There was a 40% increase in mortality among hospitalised coronavirus disease (Covid-19) patients during the second wave of the pandemic as compared to the previous one, according to a pre-print study of hospitalisations with the viral infection across Max Healthcare hospitals that clinicians are attributing to patients reaching hospital late, when their condition already turned serious.
The study is based on clinical data from over 14,000 Covid-19 patients admitted during the first wave and over 5,400 during the second wave to Max hospitals in Delhi-NCR, Mohali, Dehradun, and Bhatinda.
While the mortality was higher across age groups during the second wave, the sharpest three-fold increase was seen among the young patients below the age of 45 years. The mortality – proportion of admitted patients who died – increased from 1.3% last year to 4.1% this year.
“Although the age profile of the hospitalised patients remained the same during the first and the second wave of Covid-19, our data shows that the mortality among the young people increased three times which is what most clinicians have been saying. The higher mortality could be because people were reaching hospitals late – most hospitals were running full at the peak, more secondary infections, or higher mortality due to delta variant that led to the second wave,” said Dr Sandeep Budhiraja, group medical director, Max Healthcare.
The study showed that the average duration from the symptom to hospital admission among those below the age of 45 years increased by a day from 6.3 to 7.3 during the second wave. The severity of the disease at admission also increased during the second wave – 39.4% of the patients admitted were in the severe category in the second wave as compared to 32% previously. This could be because all Covid-19 patients had to be admitted, regardless of severity of disease, at the beginning of the pandemic, Dr Budhiraja explained.
There was also a statistically significant increase in the proportion of the patients who needed oxygen support during the second wave – 74% as compared to 63.4% during the first wave, the study shows.

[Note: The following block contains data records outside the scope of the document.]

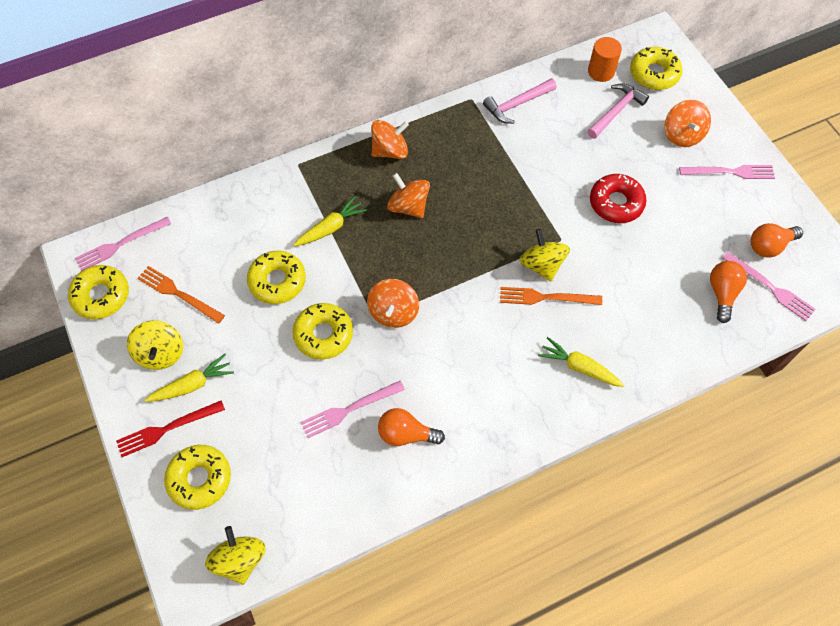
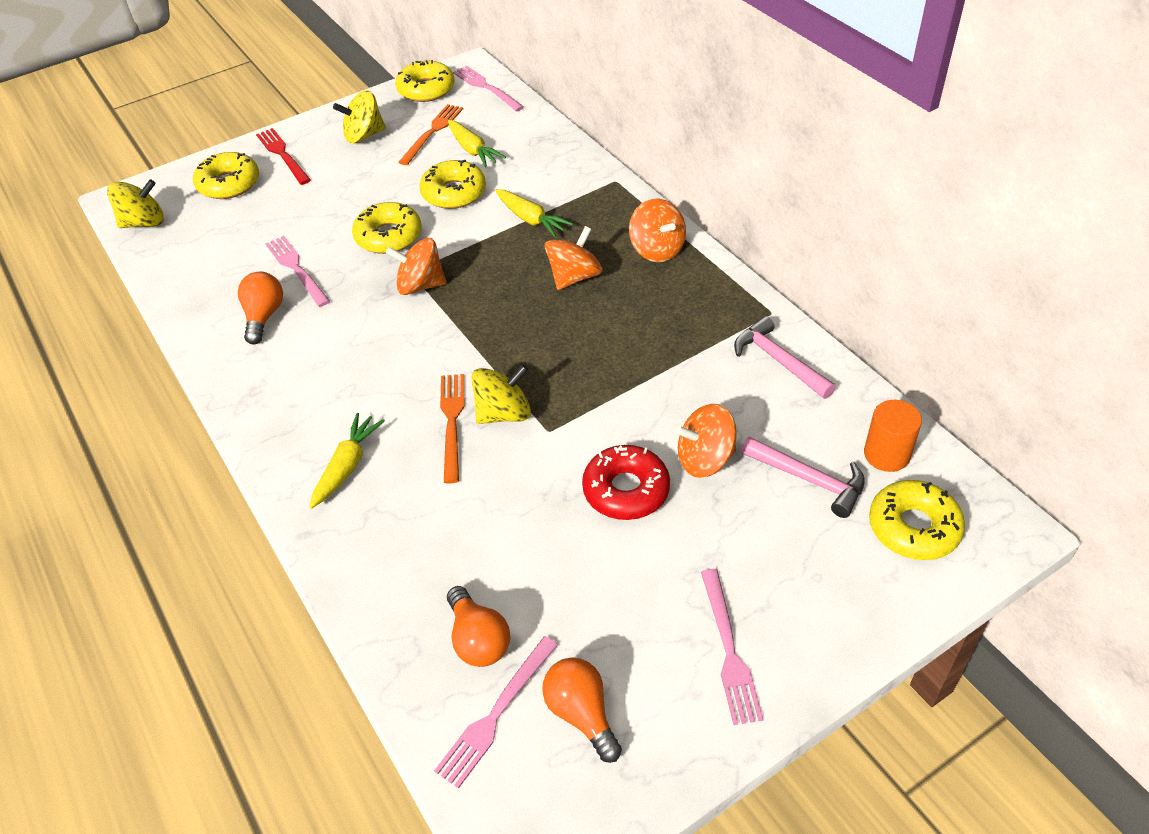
camera: 85 degrees right, 15 degrees down
(192, 385) = (329, 161): yellow carrot -> yellow carrot (473, 150)
(682, 135) = (790, 574): orange spinning top -> orange spinning top (705, 459)
(722, 293) = (478, 639): orange light bulb -> orange light bulb turned 60 degrees clockwise

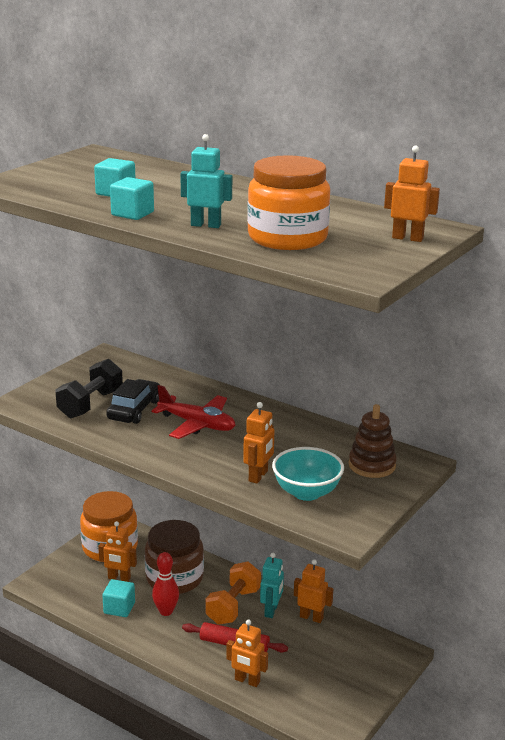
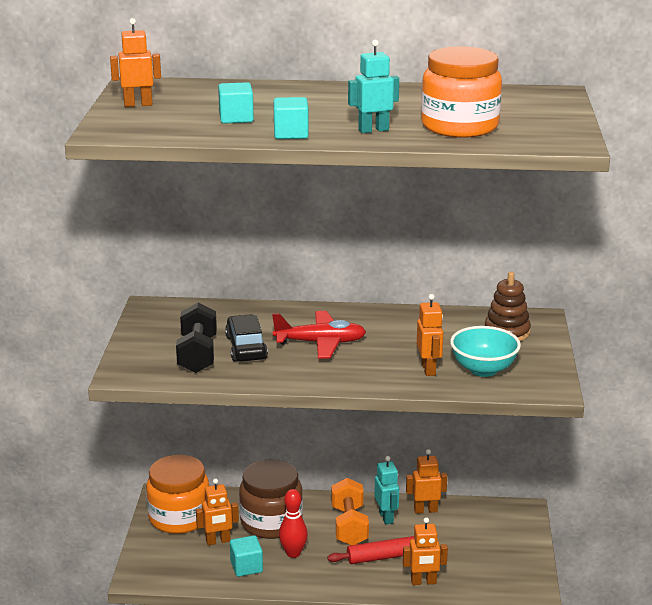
camera: 30 degrees left, 0 degrees up
(407, 238) = (548, 106): orange robot -> orange robot (138, 104)

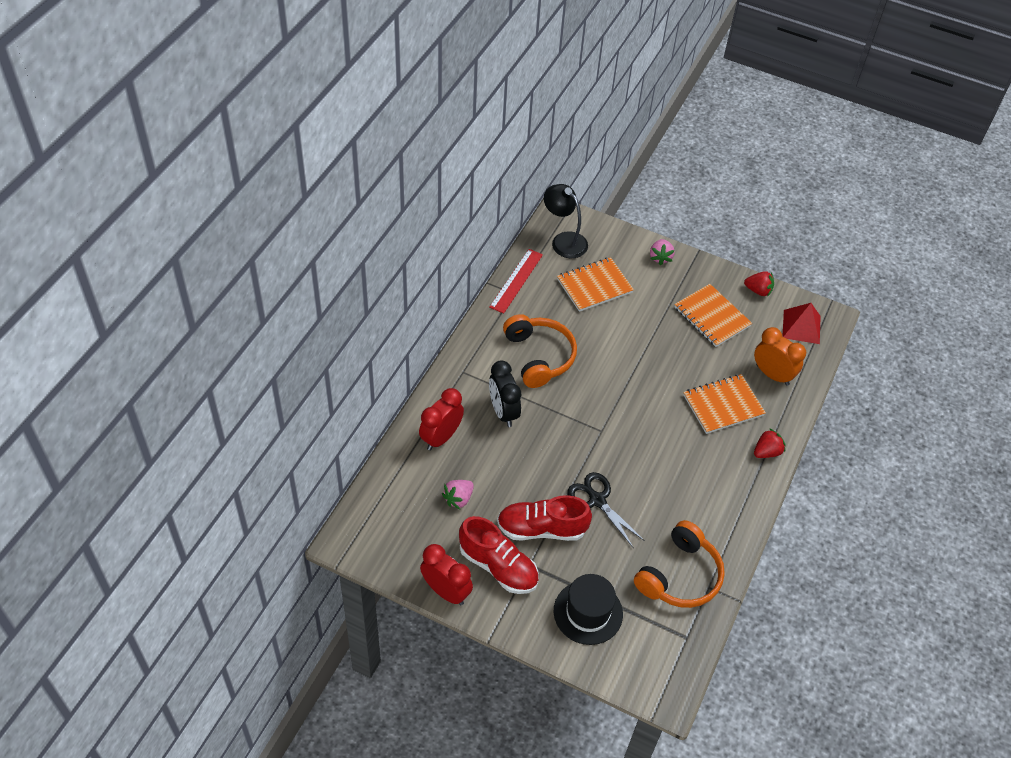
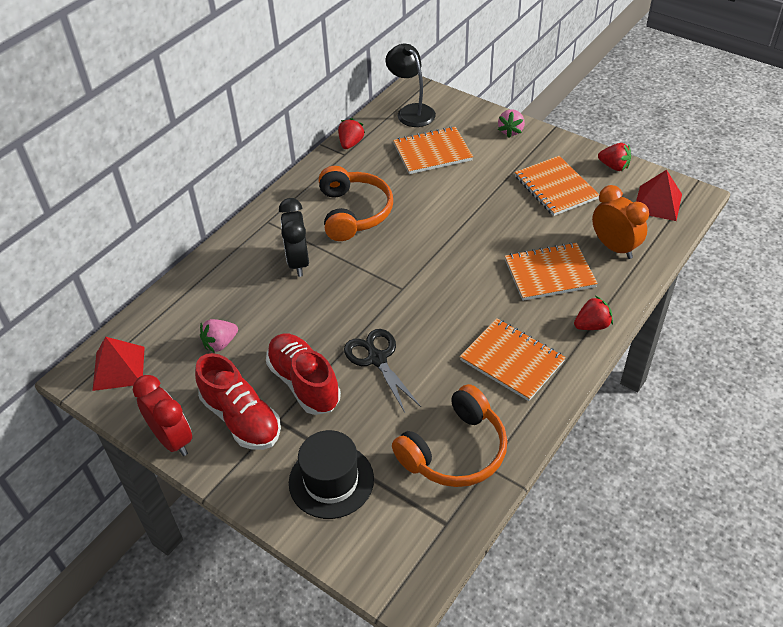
camera: 15 degrees right, 5 degrees down
(376, 531) = (118, 368): none -> red pyramid
(441, 437) = (222, 281): red clock -> none
(516, 281) = (351, 143): red ruler -> red strawberry
(542, 529) = (304, 383): red shoe -> red shoe turned 45 degrees clockwise
(708, 491) = (512, 361): none -> orange notebook

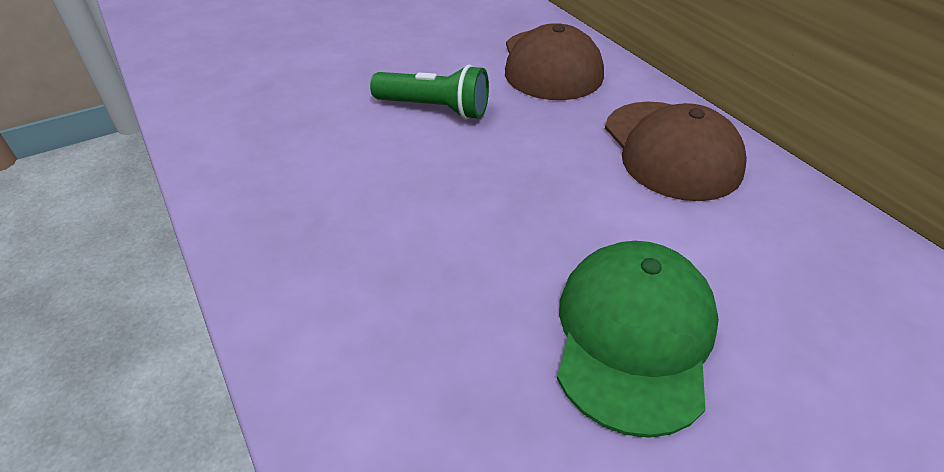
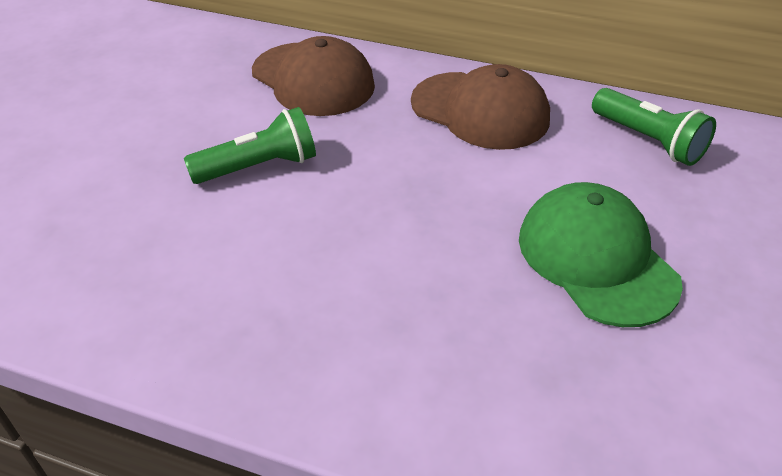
camera: 40 degrees left, 0 degrees up
(832, 262) = (648, 141): none -> green flashlight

However, despite the increase in the severity of the disease, the duration of hospitalisation went down from nine days to eight days. “This is the average; duration of hospitalisation was much longer for severe cases. This is likely the result of another policy change by the government. Initially, patients were required to get two consecutive RT-PCR negative report before discharge; now it is no longer needed or encouraged,” said Dr Budhiraja.
The proportion of Covid-19 patients who developed secondary infections was also more than double during the second wave. It increased from 11.9% during the first wave to 27.8% during the second wave.
As for the cases of mucormycosis of black fungus, there were only 10 cases and 2 deaths reported during the first wave across the Max Healthcare chain in comparison to 169 cases and 17 deaths reported this year. The study also found that the use of steroids and anticoagulants (medicine to prevent blood clots) remained high and consistent between the two waves.
“This is one of the largest studies from India on clinical profile of hospitalised Covid-19 patients. And, we have looked at various parameters such duration of hospitalisation, need for oxygen, treatments given, and laboratory markers,” said Dr Budhiraja.